Накануне я ушёл довольно рано, оставив его наедине со старой соблазнительницей.
- Я ухожу, - сказал я, - как следует повеселись, Зорба, будь смелее, дружище!
- До свидания, хозяин, - ответил Зорба. - Оставь нас разбираться с нашими делами, доброй тебе ночи и крепкого сна!
Вероятно, они поладили, ибо сквозь сон я слышал приглушённое воркование, а в какой-то момент соседняя комната начала сотрясаться. Затем я вновь погрузился в сон. Далеко за полночь вошёл босой Зорба и, стараясь не разбудить меня, растянулся на своей кровати.
А сейчас, ранним утром, взгляд его устремлённых в светлую даль глаз ещё не зажегся. Казалось, он находился в состоянии лёгкого оцепенения; его сознание всё ещё оставалось в плену сна, спокойно и безучастно предавался он покою в густом, как мёд, полумраке. Вселенная, земли, воды, люди, мысли будто плыли к каким-то дальним морям, и Зорба плыл вместе с ними, полный счастья, не сопротивляясь и ни о чём не спрашивая; крики петухов, ослов, визг свиней и голоса людей сливались воедино. Мне хотелось выпрыгнуть из постели и закричать: «Эй, Зорба, сегодня нам предстоят большие дела!». Но и я испытывал огромное блаженство, безмятежно отдаваясь медленному рождению утренней зари. В эти волшебные минуты вся жизнь кажется как бы невесомой. Словно мягкое изменчивое облако, земля, сотканная из бесплотной сути, постепенно истаивает от лёгкого дуновения ветерка.
Глядя на курившего Зорбу, мне тоже захотелось покурить, я протянул руку и взял свою трубку. С волнением смотрел я на неё. Это была большая и дорогая английская трубка, подарок моего друга - того, у которого были серо-зелёные глаза и руки с тонкими пальцами, он уже долгие годы находился за границей, где-то в тропиках. Окончив учёбу, он в тот же вечер отправлялся в Грецию. «Брось сигарету, - сказал он мне, - ты её зажигаешь, выкуриваешь наполовину и бросаешь, как проститутку. Это позор! Возьми в жены трубку, уж она-то тебе станет верной подругой.

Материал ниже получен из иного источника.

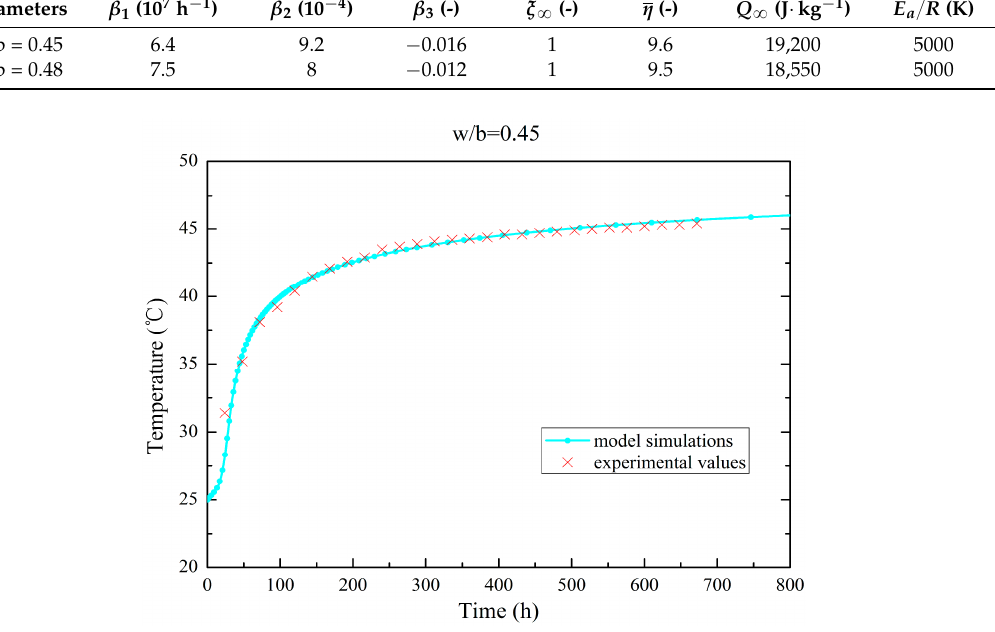
Figure 1. Temperature evolution for adiabatic test of fly ash concrete (w/b = 0.45).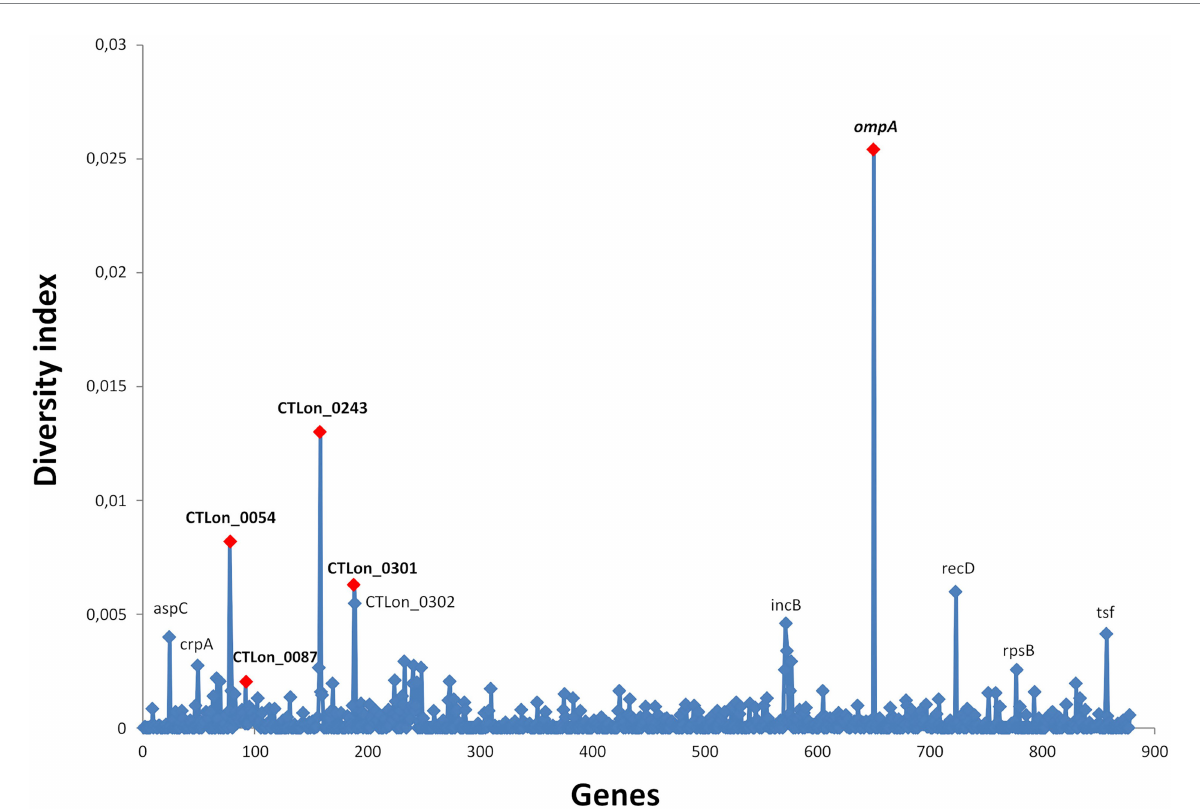
FIGURE 1 Mean evolutionary diversity (D index) of the core-genome of L-genotypes of Chlamydia trachomatis . A total of 878 genes were analyzed using the Tamura-Nei model. The selected genes for this study are marked in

Когда ты будешь возвращаться домой, она всегда будет ждать тебя там. Ты раскуришь её, посмотришь на поднимающийся дым и вспомнишь обо мне!»
Был полдень, мы вышли из одного берлинского музея, куда он ходил, чтобы попрощаться с дорогим ему «Воином» Рембрандта, в бронзовом шлеме, с исхудалыми щеками, скорбным и волевым взглядом. «Если когда-либо в своей жизни мне будет суждено выполнить дело, достойное мужчины, - прошептал он, глядя на охваченного отчаянием воина, - я буду обязан этим только ему».